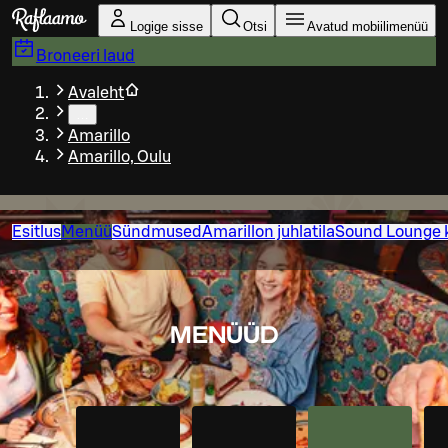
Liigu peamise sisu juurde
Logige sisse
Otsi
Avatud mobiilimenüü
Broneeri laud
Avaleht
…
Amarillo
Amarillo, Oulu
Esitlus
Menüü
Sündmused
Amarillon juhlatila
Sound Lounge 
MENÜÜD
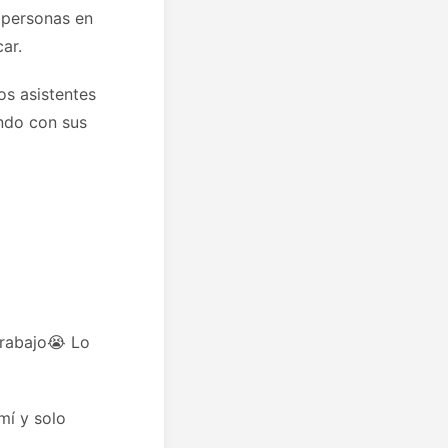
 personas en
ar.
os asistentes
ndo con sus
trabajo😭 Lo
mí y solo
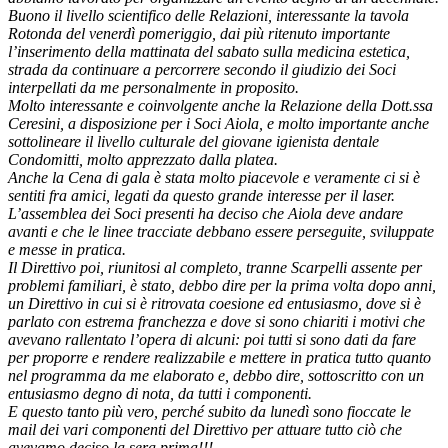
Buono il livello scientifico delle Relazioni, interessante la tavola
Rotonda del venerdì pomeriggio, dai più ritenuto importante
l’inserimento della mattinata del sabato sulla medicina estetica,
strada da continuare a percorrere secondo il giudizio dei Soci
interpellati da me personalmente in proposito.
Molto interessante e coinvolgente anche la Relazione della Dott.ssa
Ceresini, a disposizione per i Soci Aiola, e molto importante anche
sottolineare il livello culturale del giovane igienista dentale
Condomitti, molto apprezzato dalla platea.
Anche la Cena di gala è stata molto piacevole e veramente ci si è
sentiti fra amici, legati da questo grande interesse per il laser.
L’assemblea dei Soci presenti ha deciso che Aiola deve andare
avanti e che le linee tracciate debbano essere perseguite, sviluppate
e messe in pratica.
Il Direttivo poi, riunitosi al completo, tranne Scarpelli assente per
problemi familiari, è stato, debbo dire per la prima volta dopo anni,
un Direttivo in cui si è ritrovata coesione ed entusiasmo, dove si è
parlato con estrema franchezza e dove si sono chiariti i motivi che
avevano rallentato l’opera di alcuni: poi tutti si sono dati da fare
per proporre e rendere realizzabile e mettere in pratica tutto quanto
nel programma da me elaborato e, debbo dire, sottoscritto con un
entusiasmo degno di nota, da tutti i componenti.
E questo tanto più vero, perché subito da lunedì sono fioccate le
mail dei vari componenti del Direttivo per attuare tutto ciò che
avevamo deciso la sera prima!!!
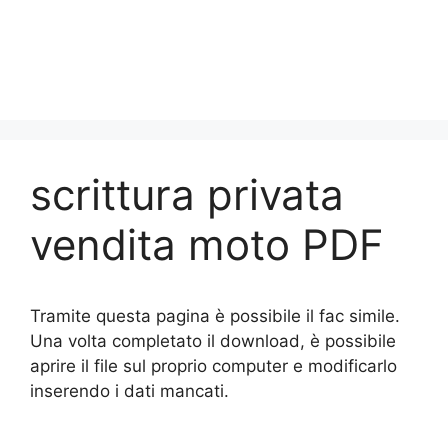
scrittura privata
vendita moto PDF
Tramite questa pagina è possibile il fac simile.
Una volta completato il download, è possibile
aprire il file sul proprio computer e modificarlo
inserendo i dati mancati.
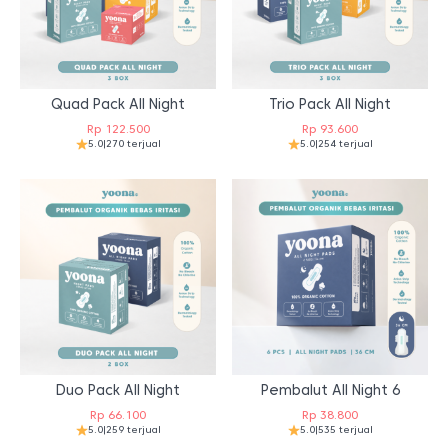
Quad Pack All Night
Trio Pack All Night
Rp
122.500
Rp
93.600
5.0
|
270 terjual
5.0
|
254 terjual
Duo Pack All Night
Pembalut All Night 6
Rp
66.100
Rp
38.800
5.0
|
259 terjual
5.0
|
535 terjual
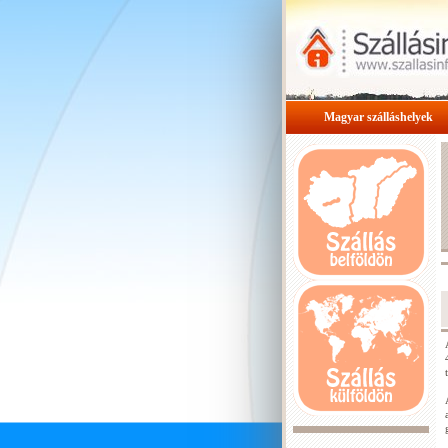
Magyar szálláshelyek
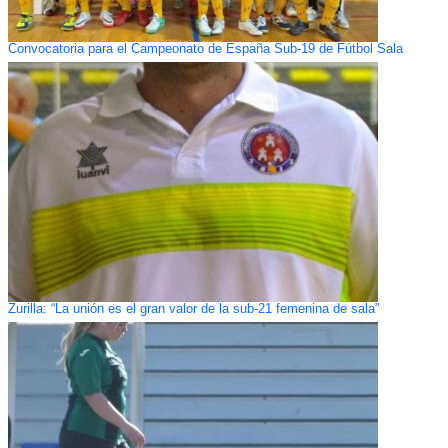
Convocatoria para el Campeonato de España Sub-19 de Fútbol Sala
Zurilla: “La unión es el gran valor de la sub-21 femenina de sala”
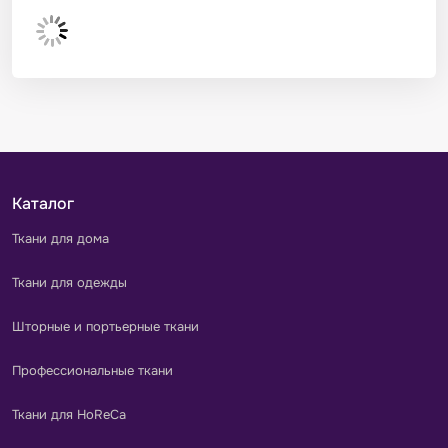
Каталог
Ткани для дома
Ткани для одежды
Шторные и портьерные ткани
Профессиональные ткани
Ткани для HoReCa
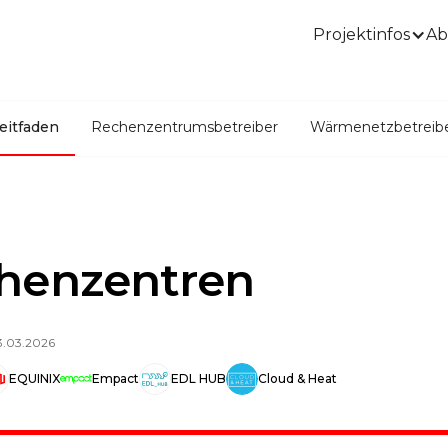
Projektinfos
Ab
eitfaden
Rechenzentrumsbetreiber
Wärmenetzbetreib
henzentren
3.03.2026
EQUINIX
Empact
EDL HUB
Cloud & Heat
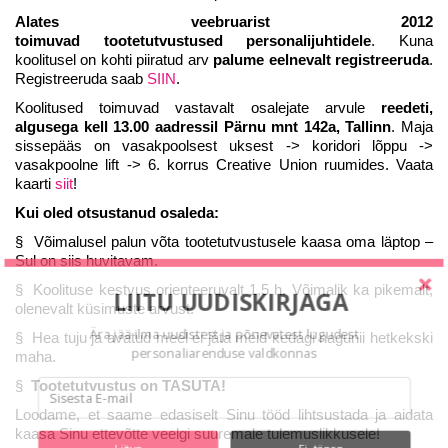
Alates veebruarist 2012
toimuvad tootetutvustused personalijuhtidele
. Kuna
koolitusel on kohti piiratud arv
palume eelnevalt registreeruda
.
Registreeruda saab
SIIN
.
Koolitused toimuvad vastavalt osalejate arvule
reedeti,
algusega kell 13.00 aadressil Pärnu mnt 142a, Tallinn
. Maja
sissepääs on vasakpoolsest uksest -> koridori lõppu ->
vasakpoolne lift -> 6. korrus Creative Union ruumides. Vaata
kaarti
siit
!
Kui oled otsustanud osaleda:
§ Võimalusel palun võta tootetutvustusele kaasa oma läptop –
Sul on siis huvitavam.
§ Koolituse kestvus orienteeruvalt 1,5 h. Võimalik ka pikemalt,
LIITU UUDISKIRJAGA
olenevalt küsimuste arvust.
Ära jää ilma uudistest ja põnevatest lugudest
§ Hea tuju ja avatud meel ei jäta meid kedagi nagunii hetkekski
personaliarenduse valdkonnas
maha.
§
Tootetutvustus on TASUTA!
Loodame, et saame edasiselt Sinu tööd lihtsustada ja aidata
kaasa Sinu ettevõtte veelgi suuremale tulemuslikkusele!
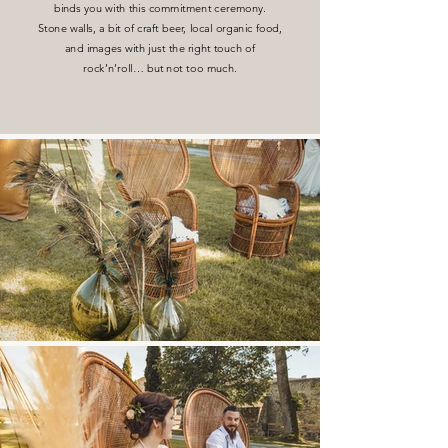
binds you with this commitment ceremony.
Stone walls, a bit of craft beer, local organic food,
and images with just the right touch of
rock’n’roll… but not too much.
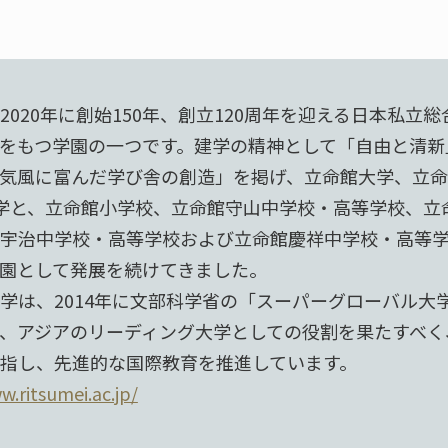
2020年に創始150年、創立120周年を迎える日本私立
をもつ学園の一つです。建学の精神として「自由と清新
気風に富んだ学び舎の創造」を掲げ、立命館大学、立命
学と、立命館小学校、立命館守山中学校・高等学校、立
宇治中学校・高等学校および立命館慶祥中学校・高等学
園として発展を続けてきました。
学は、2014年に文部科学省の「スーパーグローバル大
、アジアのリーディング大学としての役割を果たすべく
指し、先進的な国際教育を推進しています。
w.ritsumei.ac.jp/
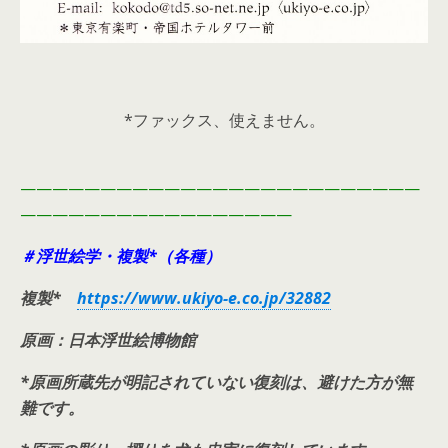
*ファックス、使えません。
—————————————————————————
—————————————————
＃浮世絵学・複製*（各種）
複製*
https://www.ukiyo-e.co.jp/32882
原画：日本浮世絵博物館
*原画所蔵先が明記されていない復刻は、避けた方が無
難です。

....

Problem description - Work out how many lines in the records above hold the string "volta", then give only that count.

Finished task - 2